Case Number 1
A late preterm infant girl at 36 6/7 estimated gestational age was born via C-section due to concern for worsening placental insufficiency to a 38yo gravida 3 para 2 mother. APGARS were 3 and 8 at 1 and 5 minutes of life respectively. Pregnancy was complicated by suspected trisomy 21 (confirmed postnatally), fetal growth restriction, complete AV canal defect and enlarged liver noted on ultrasound (US) at 34 weeks GA.

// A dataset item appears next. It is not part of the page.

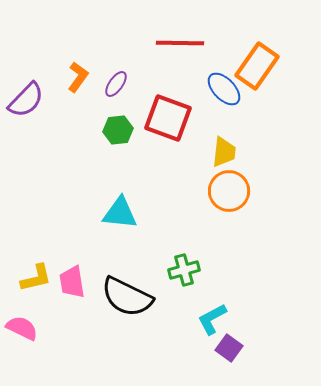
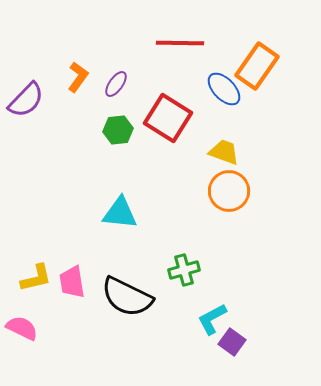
red square: rotated 12 degrees clockwise
yellow trapezoid: rotated 76 degrees counterclockwise
purple square: moved 3 px right, 6 px up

Physical exam revealed small for gestational age, upward slanting eyes, low set ears, and palpable hepatomegaly 4cm below right costal margin. Infant was transferred to our institution for subspecialty care. Blood work demonstrated metabolic acidosis, grossly altered coagulation studies, significant hyperbilirubinemia, thrombocytosis, leukocytosis of 110×103/μL (110 ×109/L) with 15% peripheral blasts confirmed on hematopathology review as myeloblasts. Her coagulopathy was treated with fresh frozen plasma and cryoprecipitate. Pediatric hematology-oncology was consulted for treatment and management due to persistent severe leukocytosis and peripheral blasts.
Despite full enteral feeds and the addition of ursodiol, her direct bilirubin level continued to rise, peaking at 26.7 mg/dL (0.267 g/L) around 3 weeks of life. Bilirubin slowly improved but, her liver failure and portal hypertension led to intractable ascites requiring drain placement, systemic hypotension requiring inotropic support, and respiratory failure requiring mechanical ventilation. The decision was made with family for comfort care and the patient passed away at DOL 75.